Patriotic and Democratic Movements in the KMT-Ruled Areas

Patriotic democratic movement in the KMT-ruled areas during the People’s Liberation War. The patriotic democratic movement of the broad masses including patriotic students, workers, citizens, and people from other classes, under the leadership of the CPC, opposed the atrocities of the U.S. military and the civil war policy, dictatorship, and traitorous policies of the Chiang Kai-shek regime. It is also known as the "Second Front", which supplemented the military struggle of the people's armed forces against the KMT army led by the CPC.

At the end of 1945, in response to the KMT authorities' active preparations for civil war, the Kunming students launched the December 1 Movement with the slogan of "opposing civil war and fight for freedom".

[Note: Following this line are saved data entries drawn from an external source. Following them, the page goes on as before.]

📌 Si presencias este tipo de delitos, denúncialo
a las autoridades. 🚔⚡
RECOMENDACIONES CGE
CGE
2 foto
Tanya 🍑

The movement was expanded to many cities. Half a year after the outbreak of the full-scale civil war, on December 30, 1946, in protest against the rape of a female student in the first semester of Peking University by U.S. troops stationed in China, Beijing students raised the slogans of "Protest against the atrocities of U.S. military!" "U.S. troops withdraw from China!" This movement quickly developed into a nationwide anti-American and anti-Chiang Kai-shek patriotic democratic movement, known as the Anti-violence Movement or the December 30 Movement. From May 4 to 18, 1947, students from Shanghai, Nanjing and Beiping (Beijing) held the May Fourth Memorial Meeting and organized anti-hunger and anti-civil war strike marches, which were repressed by the KMT army and police. In order to resist the repression of the authorities, students from schools in large and medium-sized cities in the South and North broke the ban of the KMT government and held a huge demonstration on the 20th, which was historically called the May 20th Movement. At the same time, the workers' and citizens' movements also erupted one after another.

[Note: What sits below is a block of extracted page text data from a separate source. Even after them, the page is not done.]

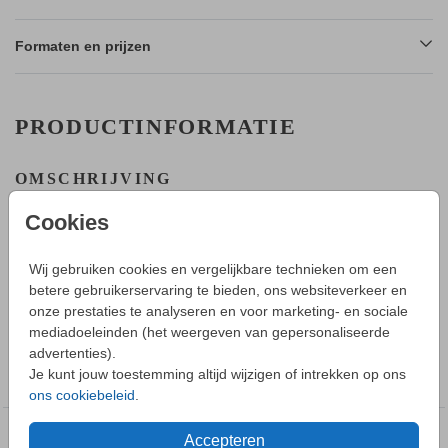
Formaten en prijzen
PRODUCTINFORMATIE
OMSCHRIJVING
Een mooi klassiek geboortekaartje waarvan de tekst
Cookies
eenvoudig aan te passen in de editor.
HOE WERKT HET?
Wij gebruiken cookies en vergelijkbare technieken om een
- Maak in de editor een mooi ontwerp van dit kaartje.
betere gebruikerservaring te bieden, ons websiteverkeer en
Toon meer
- Sla deze op in je account en bestel daarna een proefdruk.
onze prestaties te analyseren en voor marketing- en sociale
- Tijdens bestellen kun je kiezen uit verschillende formaten,
mediadoeleinden (het weergeven van gepersonaliseerde
papiersoorten en envelopkleuren.
advertenties).
COLLECTIE
- Bij je 1e proefdruk ontvang je een proefsetje met samples
Je kunt jouw toestemming altijd wijzigen of intrekken op ons
Geboortekaartje meisje
van alle papiersoorten en kleuren enveloppen.
ons cookiebeleid
.
- Je kunt de enveloppen vooraf bestellen.
Accepteren
DEZE DESIGNS VIND JE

In 1947, 1.2 million workers went on strike in more than 20 large and medium-sized cities throughout the country. From May to June, a "rice rush" by hungry city dwellers swept through more than 40 towns and cities in Jiangsu, Zhejiang, Anhui and Sichuan provinces.

The China Democratic League, the China National Democratic Construction Association, the China Association for Promoting Democracy, the Jiusan Society, the Taiwan Democratic Self-Government League, the Revolutionary Committee of the Chinese KMT, and other democratic parties, such as the China Zhi Gong Party and the Chinese Peasants' and Workers' Democratic Party, were all established before the Anti-Japanese War and the People’s Liberation War. They were inspired by the united front of the CPC and worked hand in hand with the Communist Party as the "third party" to oppose the civil war and dictatorial policies of the KMT and to campaign for peace and democracy. They also showed their unique strength in the struggle of the second front. During the People’s Liberation War, the patriotic democratic movement in the KMT-ruled areas strongly complemented the struggles of the PLA's in the military battlefield and played an important role in overthrowing the reactionary rule of the KMT and in liberating the whole of China.